BP over the weekend denied that there was any leaking from the seabed. But the government wants to release pressure on the well, which has been capped but not sealed, by bringing oil to the surface. The pressure readings on the well fell below expectations, which led to concerns about leaks elsewhere in the wellbore. You have a situation where the same data could lead to fundamentally different conclusions, with BP’s “experts” erring on the side of not spilling any more oil (every barrel of which costs them more money in fines and penalties) and the government erring on the side of fixing the problem for good (and capping at this point could prove counter-productive in the long run). This PR dude describes the problem well:
“I can see why they’re pushing for keeping the cap on and shut in until the relief well is in place,” said Daniel Keeney, president of a Dallas-based public relations firm.

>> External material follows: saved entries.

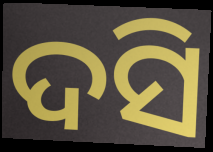
ଦସି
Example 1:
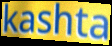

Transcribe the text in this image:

kashta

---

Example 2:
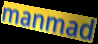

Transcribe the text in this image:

manmad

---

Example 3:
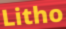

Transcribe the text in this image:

Litho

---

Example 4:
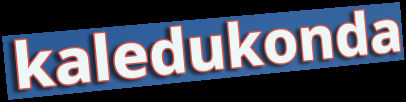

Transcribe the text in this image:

kaledukonda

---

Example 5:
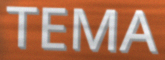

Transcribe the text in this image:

TEMA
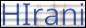
HIrani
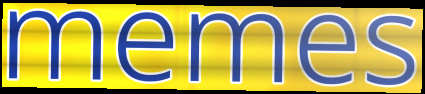
memes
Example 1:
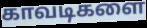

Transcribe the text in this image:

காவடிகளை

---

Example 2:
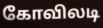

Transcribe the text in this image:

கோவிலடி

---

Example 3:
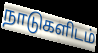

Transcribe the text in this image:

நாடுகளிடம்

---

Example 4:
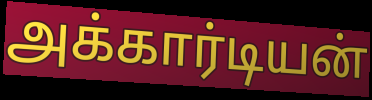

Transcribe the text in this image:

அக்கார்டியன்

The government wants to eliminate any chance of making matters worse, while BP is loath to lose the momentum it gained the moment it finally halted the leak, Keeney said.
“They want to project being on the same team, but they have different end results that benefit each,” he said.

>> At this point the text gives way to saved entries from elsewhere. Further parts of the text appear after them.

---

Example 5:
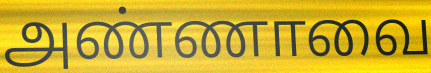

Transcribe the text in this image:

அண்ணாவை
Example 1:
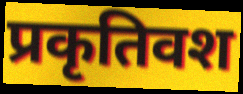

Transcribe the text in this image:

प्रकृतिवश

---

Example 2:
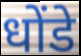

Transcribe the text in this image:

धोंडे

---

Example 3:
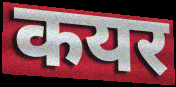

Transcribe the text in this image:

कयर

The Washington Post has quite a bit more, including a letter to BP from incident commander Adm. Thad Allen, indicating that the government has detected well seepage and “undetermined anomalies at the well head.” But rather than demand a lifting of the cap, Allen told BP to continue their study and provide a immediate reports on any seepage identified.
IANAE (I am not an engineer), but I’m getting a little uneasy since the goals of BP and the government diverge.